Section: Research Program

Modeling knowledge integration with combinatorial constraints

Biological networks are built with data-driven approaches aiming at translating genomic information into a functional map. Most methods are based on a probabilistic framework which defines a probability distribution over the set of models. The reconstructed network is then defined as the most likely model given the data.

Our team has investigated an alternative perspective where each data induces a set of constraints - related to the steady state response of the system dynamics - on the set of possible values in a network of fixed topology. The methods that we have developed complete the network with product states at the level of nodes and influence types at the level of edges, able to globally explain experimental data. In other words, the selection of relevant information in the model is no more performed by selecting the network with the highest score, but rather by exploring the complete space of models satisfying constraints on the possible dynamics supported by prior knowledge and observations. In the (common) case when there is no model satisfying all the constraints, we relax the problem by introducing new combinatorial optimization problems that introduce the possibility of correcting the data or the knowledge. Common properties to all solutions are considered as a robust information about the system, as they are independent from the choice of a single solution to the optimization problem [6].

Solving these computational issues requires addressing NP-hard qualitative (non-temporal) issues. We have developed a long-term collaboration with Potsdam University in order to use a logical paradigm named Answer Set Programming (ASP) [50], [69] to solve these constraint satisfiability and combinatorial optimization issues. Applied on transcriptomic or cancer networks, our methods identified which regions of a large-scale network shall be corrected [51], and proposed robust corrections [5]. This result suggested that this approach was compatible with efficiency, scale and expressivity needed by biological systems.

During the last years, our goal was to provide formal models of queries on biological networks with the focus of integrating dynamical information as explicit logical constraints in the modeling process. Using these technologies requires to revisit and reformulate constraint-satisfiability problems at hand in order both to decrease the search space size in the grounding part of the process and to improve the exploration of this search space in the solving part of the process.

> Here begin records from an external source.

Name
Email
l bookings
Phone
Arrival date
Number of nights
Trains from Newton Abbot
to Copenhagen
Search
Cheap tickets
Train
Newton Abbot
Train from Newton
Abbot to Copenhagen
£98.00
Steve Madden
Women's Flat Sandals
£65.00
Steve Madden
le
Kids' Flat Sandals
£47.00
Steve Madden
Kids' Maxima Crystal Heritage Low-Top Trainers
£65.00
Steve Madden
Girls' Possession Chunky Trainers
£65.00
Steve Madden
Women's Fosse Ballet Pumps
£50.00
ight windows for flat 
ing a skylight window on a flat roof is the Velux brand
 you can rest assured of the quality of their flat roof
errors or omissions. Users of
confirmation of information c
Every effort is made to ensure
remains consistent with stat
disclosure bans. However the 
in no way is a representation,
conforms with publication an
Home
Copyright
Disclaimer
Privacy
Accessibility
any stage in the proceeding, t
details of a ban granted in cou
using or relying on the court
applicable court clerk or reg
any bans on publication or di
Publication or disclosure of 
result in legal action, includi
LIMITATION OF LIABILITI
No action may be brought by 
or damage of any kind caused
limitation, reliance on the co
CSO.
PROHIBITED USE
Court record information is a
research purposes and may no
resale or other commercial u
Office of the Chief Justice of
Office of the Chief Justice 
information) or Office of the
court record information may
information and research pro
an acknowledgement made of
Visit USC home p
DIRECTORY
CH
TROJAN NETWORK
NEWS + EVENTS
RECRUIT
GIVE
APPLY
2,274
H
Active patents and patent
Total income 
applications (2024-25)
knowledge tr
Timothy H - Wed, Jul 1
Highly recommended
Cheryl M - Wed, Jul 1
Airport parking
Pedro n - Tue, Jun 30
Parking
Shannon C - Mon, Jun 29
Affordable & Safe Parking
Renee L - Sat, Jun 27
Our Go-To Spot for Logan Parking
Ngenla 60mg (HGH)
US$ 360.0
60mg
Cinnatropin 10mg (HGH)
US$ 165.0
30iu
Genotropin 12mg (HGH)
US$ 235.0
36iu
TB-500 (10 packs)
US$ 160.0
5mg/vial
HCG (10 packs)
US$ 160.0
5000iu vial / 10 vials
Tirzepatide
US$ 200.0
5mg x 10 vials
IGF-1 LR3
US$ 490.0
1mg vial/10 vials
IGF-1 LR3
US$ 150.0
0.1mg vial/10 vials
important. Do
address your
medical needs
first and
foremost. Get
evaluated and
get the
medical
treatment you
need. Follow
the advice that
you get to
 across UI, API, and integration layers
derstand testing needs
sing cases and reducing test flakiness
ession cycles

Concretely, getting logical encoding for the optimization problems forces to clarify the roles and dependencies between parameters involved in the problem. This paves the way to a refinement approach based on a fine investigation of the space of hypotheses in order to make it smaller and gain in the understanding of the system. Our studies confirmed that logical paradigms are a powerful approach to build and query reconstructed biological systems, in complement to discriminative ("black-box") approaches based on statistical machine-learning. Based on these technologies, we have developed a panel of methods allowing the integration of muli-scale data knowledge, linking genomics, metabolomics, expression data and protein measurement of several phenotypes (see Fig. 1).

Figure 1. Multi-scale data and knowledge integration procedures Dynamical analyses are undergone to elucidate relationships between biological scales. Such dependencies are combined with data and turn into a first order logic paradigm (Answer Set Programming). Key interactions or genes of interest are then identified to be the solution of a combinatorial optimization problem. Methods are encapsulated in python packages and provided in the meta-package bioasp.
IMG/FigMet.png IMG/FigReg.png

Notice that our main issue is in the field of knowledge representation. More precisely, we do not wish to develop new solvers or grounders, a self-contained computational issue which is addressed by specialized teams such as our collaborator team in Potsdam. Our goal is rather to investigate how the constant progresses in the field of constraint logical programming, shown by the performance of ASP-solvers, are sufficient to address the complexity of constraint-satisfiability and combinatorial optimization issues explored in systems biology. In this direction, we work in close interaction with Potsdam university to feed their research activities which challenging issues from bioinformatics and, as a feed-back, take benefit of the prototypes they develop.

By exploring the complete space of models, our approach typically produces numerous candidate models compatible with the observations. We began investigating to what extent domain knowledge can further refine the analysis of the set of models by identifying classes of similar models, or by selecting a subset of models that satify an additional constraint (for instance, best fit with a set of experiments, or with a minimal size). We anticipate that this will be particularly relevant when studying non-model species for which little is known but valuable information from other species can be transposed or adapted. These efforts consist in developing reasoning methods based on ontologies as formal representation of symbolic knowledge. We use Semantic Web tools such as SPARQL for querying and integrating large sources of external knowledge, and measures of semantic similarity and particularity for analyzing data.